Moreover, Shardul Amarchand Mangaldas has advised the Committees of Creditors of Arshiya, NCR Rail Infrastructure and Arshiya Northern FTWZ (ANF) on the Corporate Insolvency Resolution Processes of the Arshiya Group. The matter involved the sale of key non-core, encumbered land parcels of Arshiya at Khurja, Uttar Pradesh to the successful resolution applicants of ANF and NCR Rail. The sale was critical for ensuring operational continuity, regulatory viability and value maximisation across the interlinked assets of the Arshiya Group. Partners Misha and Soummo Biswas led the firm’s team in the transaction.

Skadden has advised JD.com subsidiary JingDong Industrials, a leading industrial supply chain technology and service provider in China, on its IPO of approximately 211.2 million shares and listing in Hong Kong on December 11, 2025. The total offering size is nearly HK$3 billion (US$385m), subject to the over-allotment option.
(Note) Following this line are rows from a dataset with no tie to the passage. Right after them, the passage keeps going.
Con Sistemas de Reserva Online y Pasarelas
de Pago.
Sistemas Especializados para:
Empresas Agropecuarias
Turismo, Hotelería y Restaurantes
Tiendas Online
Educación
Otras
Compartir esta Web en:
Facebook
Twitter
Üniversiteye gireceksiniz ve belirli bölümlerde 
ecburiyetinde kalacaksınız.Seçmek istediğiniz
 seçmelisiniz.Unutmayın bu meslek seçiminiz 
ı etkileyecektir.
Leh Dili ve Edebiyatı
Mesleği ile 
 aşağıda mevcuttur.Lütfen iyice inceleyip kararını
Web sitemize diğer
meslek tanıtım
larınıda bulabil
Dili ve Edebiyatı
Hong Kong partners Shu Du and Paloma Wang, supported by partners Kevin Hardy (Chicago- investment management) and Sean Shimamoto (Houston-tax), led the firm’s team in the transaction.
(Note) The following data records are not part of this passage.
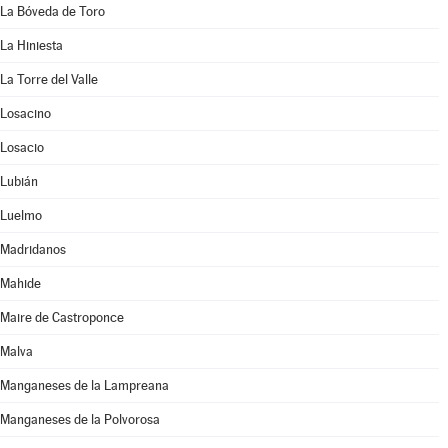
La Bóveda de Toro
La Hiniesta
La Torre del Valle
Losacino
Losacio
Lubián
Luelmo
Madridanos
Mahide
Maire de Castroponce
Malva
Manganeses de la Lampreana
Manganeses de la Polvorosa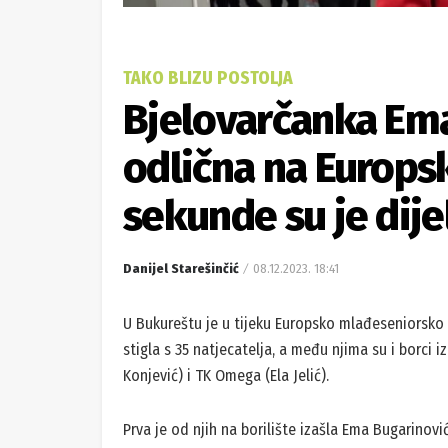
TAKO BLIZU POSTOLJA
Bjelovarčanka Ema
odlična na Europs
sekunde su je dije
Danijel Starešinčić
08.12.2023. 18:41
U Bukureštu je u tijeku Europsko mlađeseniorsko 
stigla s 35 natjecatelja, a među njima su i borci 
Konjević) i TK Omega (Ela Jelić).
Prva je od njih na borilište izašla Ema Bugarinovi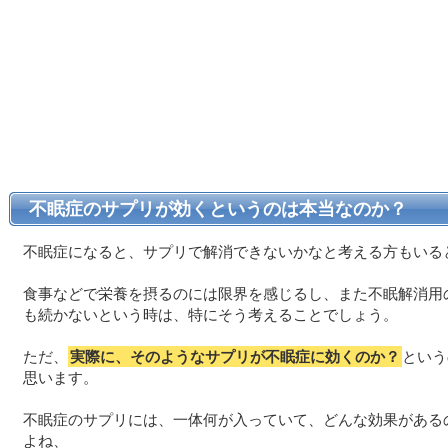
不眠症のサプリが効くというのは本当なのか？
不眠症になると、サプリで解消できないかなと考える方もいる
食事などで栄養を摂るのには限界を感じるし、また不眠解消用
も続かないという時は、特にそう考えることでしょう。
ただ、
実際に、そのようなサプリが不眠症に効くのか？
という
思います。
不眠症のサプリには、一体何が入っていて、どんな効果がある
よね、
S&R Associates has represented the broker on the Rs16.7 billion (US$185m) sale of 12.8 million equity shares of One97 Communications (Paytm), a listed digital payments and financial services company, by funds managed by Elevation Capital on the Indian stock exchanges. Partner Jabarati Chandra led the firm’s team in the transaction.
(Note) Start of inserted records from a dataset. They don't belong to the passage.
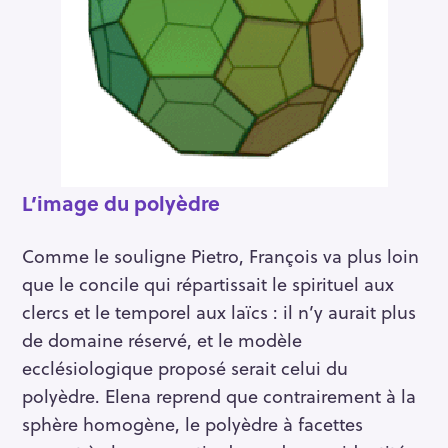
L’image du polyèdre
Comme le souligne Pietro, François va plus loin
que le concile qui répartissait le spirituel aux
clercs et le temporel aux laïcs : il n’y aurait plus
de domaine réservé, et le modèle
ecclésiologique proposé serait celui du
polyèdre. Elena reprend que contrairement à la
sphère homogène, le polyèdre à facettes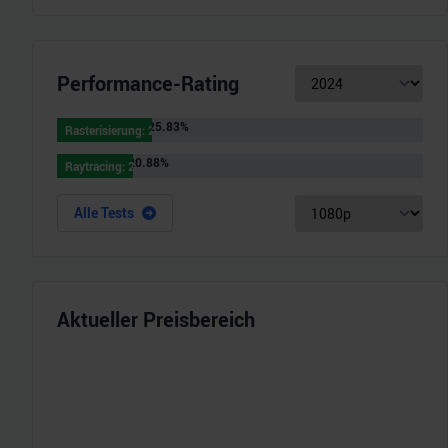
Performance-Rating
Rasterisierung
:
25.83
%
Rasterisierung
:
25.83
%
Raytracing
:
20.88
%
Raytracing
:
20.88
%
Alle Tests
Aktueller Preisbereich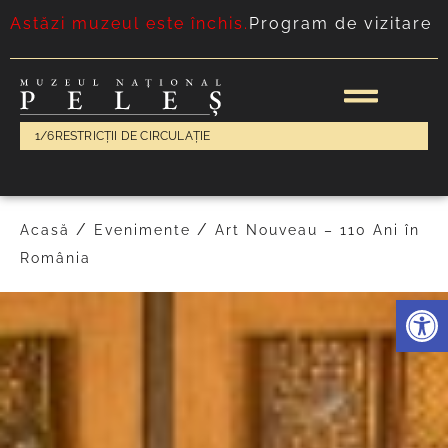
Astăzi muzeul este închis.
Program de vizitare
1/6
RESTRICȚII DE CIRCULAȚIE
/
/
Acasă
Evenimente
Art Nouveau – 110 Ani în
România
Deschide 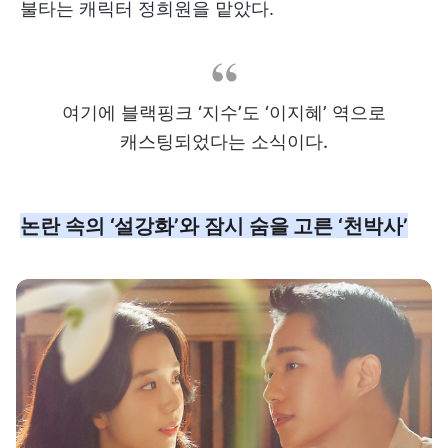
불타는 캐릭터 정희원을 맡았다.
여기에 블랙핑크 ‘지수’도 ‘이지혜’ 역으로
캐스팅되었다는 소식이다.
논란 속의 ‘설강화’와 잠시 숨을 고른 ‘천박사’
S&R Associates has also represented the broker on the Rs47.3 billion (US$523m) sale of 18 million equity shares of Mphasis, a listed information technology and consulting services provider, by an affiliate of Blackstone on the Indian stock exchanges. Partner Jabarati Chandra also led the firm’s team in the transaction.

Moreover, S&R Associates is representing IndoSpace, India’s largest developer of Grade A industrial and logistics real estate, on the US$300 million sale of six industrial and logistics parks located in India’s key logistics markets, including Bengaluru, Chennai, Delhi, Mumbai and Pune, to IndoSpace Core, a joint venture between IndoSpace and CPP Investments. Partner Raya Hazarika led the firm’s team in the transaction.

Trilegal has advised Kotak Mahindra Capital, Elara Capital (India), Jefferies India, JM Financial and 360 ONE WAM, as the book-running lead managers, on the qualified institutions placement of approximately 109.4 million units by Brookfield India Real Estate Trust, aggregating to Rs35 billion (US$386m). The REIT will deploy a portion of QIP proceeds to partially fund one of India’s largest REIT acquisitions. Partner Vijay Parthasarathi led the firm’s team in the transaction.

TT&A has advised Jefferies India, as the broker, on the secondary sale by TotalEnergies Renewables Indian Ocean of up to approximately 28.64 million equity shares at face value of Rs10 (US$0.11) each in Adani Green Energy. The sale, amounting to approximately Rs28 billion (US$308.6m), was done via one or more share sales on India’s stock exchanges. Partner Abhinav Kumar led the firm’s team in the transaction, while Ashurst acted as international counsel. Latham & Watkins advised TotalEnergies Renewables Indian Ocean.

TT&A has also advised Axis Capital, IIFL Capital Services (formerly IIFL Securities) and Nomura Financial Advisory and Securities (India), as the book-running lead managers, on the IPO of Wakefit Innovations. The IPO included a fresh issue of equity shares aggregating to approximately Rs3.8 billion (US$41.9m), and an offer for sale of approximately 46.75 million equity shares by the company’s promoters and certain existing shareholders. Wakefit Innovations is a home and furnishings company in India offering a wide range of products, including mattresses, furniture and furnishings, through their omnichannel presence. Partner Abhinav Kumar led the firm’s team in the transaction, while Hogan Lovells (Middle East) acted as international counsel. Trilegal advised Wakefit Innovations and selling shareholders Ankit Garg, Nitika Goel, Chaitanya Ramalingegowda, SAI Global India Fund I, and Paramark KB Fund I, while S&R Associates advised selling shareholders Peak XV Partners Investments VI, Redwood Trust and Verlinvest.